For those travelling a little further afield, Bournemouth has it’s own airport with regular flights to 23 destinations across Europe, and Southampton Airport is around 30 miles away.

Lifestyle

Retail opportunities in Bournmouth are varied, with a mix of modern shopping malls and Victorian arcades ensuring that locals can find everything from the latest high street fashion trends to prints from an independent gallery. Most of the activity is centred around The Avenue and the surrounding streets, where you’ll find M&S, HMV and New Look, while slightly further out of town Castlepoint Shopping Centre is home to around 40 different brands.

Nightlife is big business in Bournemouth, with many bars located around Exeter Road, and the city was even awarded a Purple Flag in recognition of its commitment to providing a fun and lively nightlife scene while not bringing the safety of the town into question. There’s also plenty of excellent restaurants to be found here, with prime independent spots such as NEO Restaurant, Coriander and Veneta Grand Cafe sitting alongside high street favourites. Every June, a popular Food and Drink Festival also descends on the town, a real highlight in the calendar for local foodies.

Groceries

Bournemouth offers home cooks a good selection of supermarkets, with branches of Tesco, Asda and Sainsbury’s located around the city as well as international supermarkets such as Yaawin Global Spicy Supermarket and Wah Hing Chinese Store.

Health & Sport

Fitness-loving residents can work out at various gyms all over Bournemouth, including branches of national chains such as Better Gym, The Gym and Pure Gym as well as council-run services and small studios for MMA and pilates. The beach is also a popular spot for runners, while brave sea swimmers might consider joining the Bournemouth Spartans Winter Sea Swimming Club for icy cold-weather dips.

Culture

As well as a buzzing nightlife, cultural life in Bournemouth is also relatively vibrant, with a vast array of attractions and venues offering something for everyone. The town is home to multiple excellent concert venues, including the Pavilion Theatre, BIC and the O2 Academy, as well as the renowned Russell-Coates Museum and two historic piers, Bournemouth Pier and Boscombe Pier. Annual festivals such as Arts By The Sea and the Bourne Free Carnival bring big crowds to the town centre, while the Norman Corfe Castle is a short drive away and a popular spot for family day trips.

“The town is home to multiple excellent concert venues, including the Pavilion Theatre, BIC and the O2 Academy, as well as the renowned Russell-Coates Museum and two historic piers”

Schools and Education

One of the few remaining local authorities in eEngland to still offer selective schools, Bournemouth has two grammar schools as well as a number of non-selective primary and secondary schools. The best primary schools in Bournemouth include Pokesdown Community Primary School, St Katharine’s CofE Primary School and The Epiphany CofE Primary School, where over 90% of pupils achieve expected levels in Maths and English. Meanwhile for older children, the selective Bournemouth School For Girls, the independent Talbot Heath School and the state St Peter’s Catholic Comprehensive School are among the best secondary schools in the area.

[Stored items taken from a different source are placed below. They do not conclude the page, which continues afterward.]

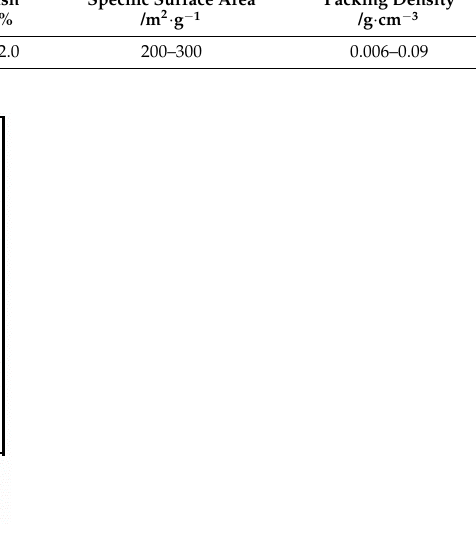
Figure 1. Granulometry curve of sand.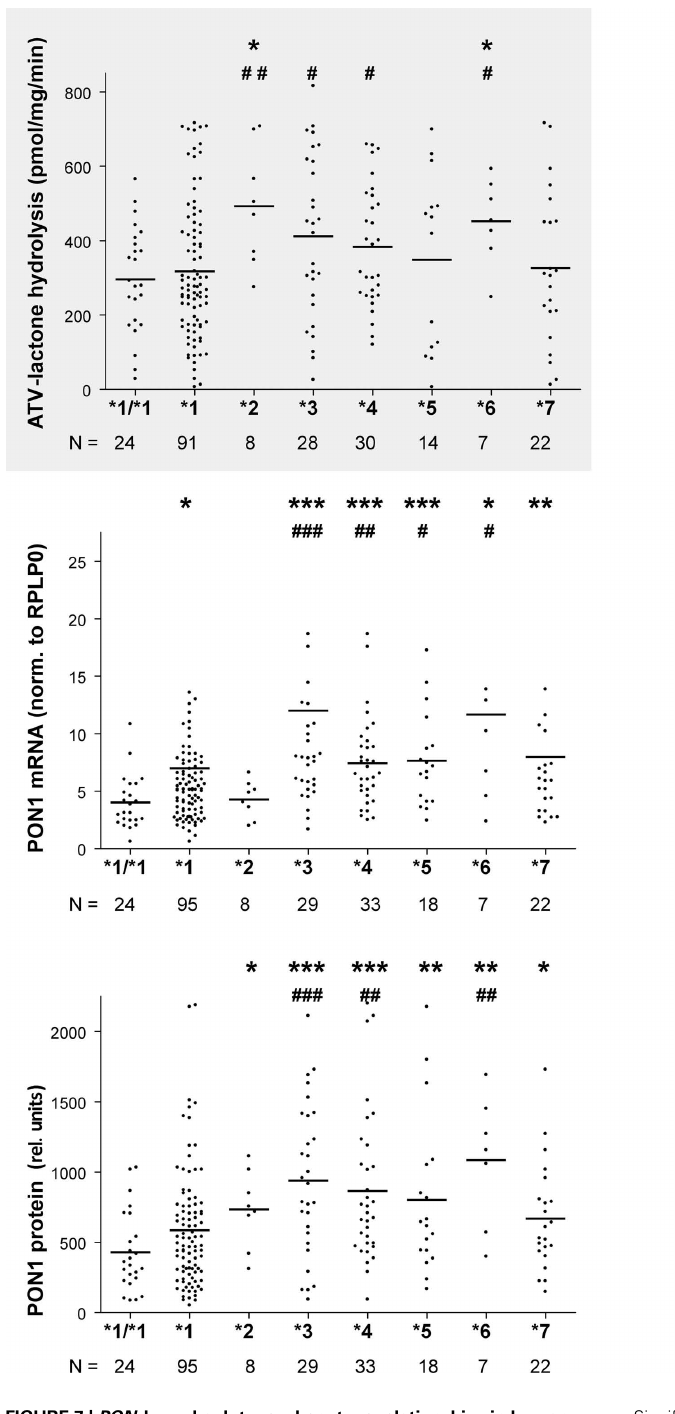
FIGURE 7 | PON -locus haplotype–phenotype relationships in human liver. Atorvastatin-lactone hydrolysis, PON1 and PON3 mRNA and microsomal protein are displayed for the indicated haplotypes. Horizontal lines indicate the median.Wilcoxon–Mann–Whitney-tests were applied to compare *2 to *7 carriers with *1 / *1 (marked by *) or *1 carriers (marked by #).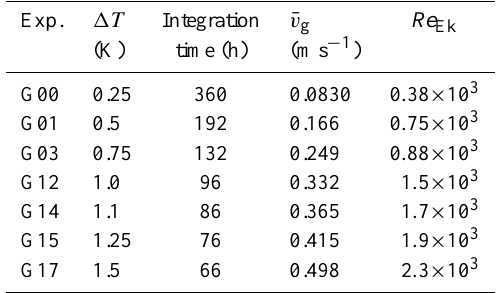
Table 1. Estimated parameter values in the numerical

The town is also home to two universities, Bournemouth University and Arts University Bournemouth, for those considering further study.

Safety

With an average crime rate of 86 crimes per 1000 residents as of 2016, crime levels in Bournemouth are higher than the national average. Pokesdown is one of the safest areas statistically, while West How sees higher levels of crime.

Green Space

With miles of sandy beaches and the New Forest National Park a short drive away, Bournemouth already has a great selection of natural spots before you factor in an impressive 425 acres of parkland across the area. Within the city, King’s Park and Queen’s Park are particularly popular for their open expanses of greenery and good facilities such as the Queen’s Park Golf Course, and the play areas of King’s Park.